BAHÇELİ’NİN TÜRKÖNE AÇIKLAMASI

Daha sonra gazetecilerin sorularını yanıtlayan Oluç, “MHP Genel Başkanı’nın Müntazer Türköne’nin yeniden yargılanması ile ilgili değerlendirmesi ve çağrısı oldu. Nasıl değerlendirirsiniz“ sorusuna şu karşılığı verdi:

“Sayın Bahçeli çok önceleri, tam tarihini hatırlamıyorum ama şöyle bir çağrıda da bulunmuştu. FETÖ’cü olduğu iddiasıyla yargılanan, hakkında soruşturma yürütülen savcı ve hakimlerin hazırladığı iddianameler ve bu iddianamelerle açılan davaların hepsi gözden geçirilsin, demişti.

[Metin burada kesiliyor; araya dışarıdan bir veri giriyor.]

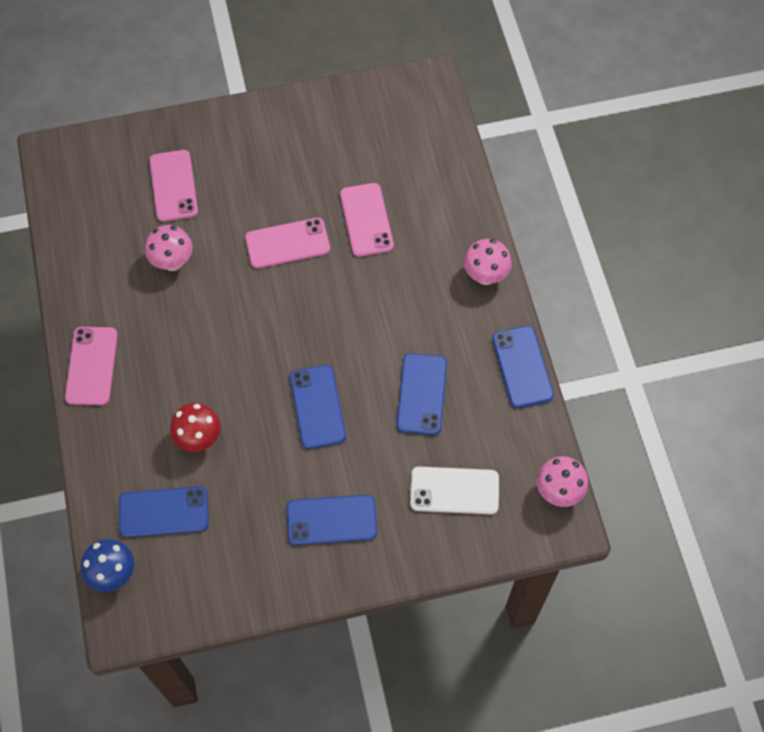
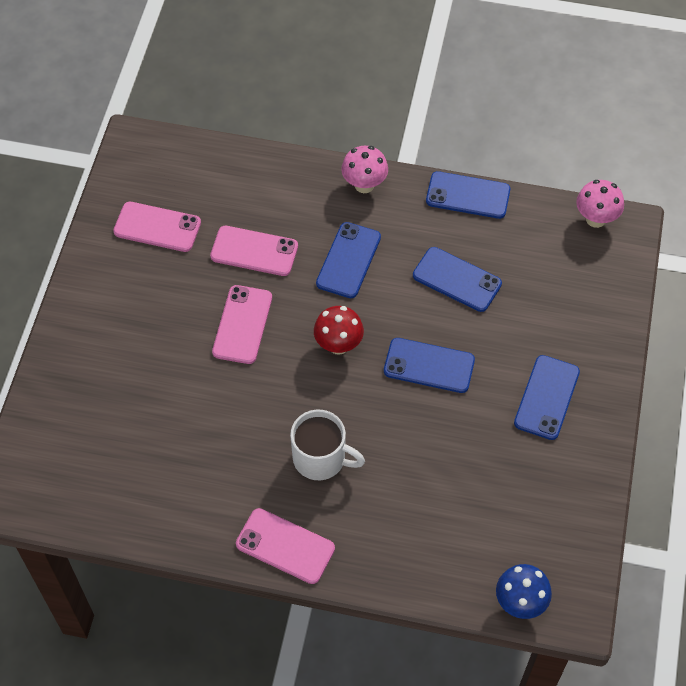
camera: 65 degrees left, 5 degrees down
(164, 512) = (476, 535): blue phone -> blue phone (348, 260)
(172, 262) = (206, 431): pink mushroom -> none
(173, 186) = (118, 398): pink phone -> pink phone (157, 227)
(185, 358) = (321, 458): none -> white mug
(199, 438) = (413, 477): red mushroom -> red mushroom (338, 345)
(454, 491) = (561, 293): white phone -> none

Bu sözünün arkasında durmadı. Biz bunu Genel Kurul’da da ifade ettik. Biz ifadenin doğru bir ifade olduğunu düşünüyoruz. Hem önceki dönem Eş Genel Başkanımız Sayın Selahattin Demirtaş hem milletvekilliği düşürülen Leyla Güven, Musa Farisoğulları ve şimdi geçmiş dönem milletvekillerimiz olan ve cezaevinde bulunan davaları süren ve tutuklu bulunan milletvekillerimizin iddianameleri, yargılanan, yurt dışına çıkan hakim ve savcıların eseridir. Sadece Türköne değil tüm bu davalarla ilgili yeniden gözden geçirilmesi ve bu davaların yok hükmünde sayılması gerektiğini düşünüyoruz.”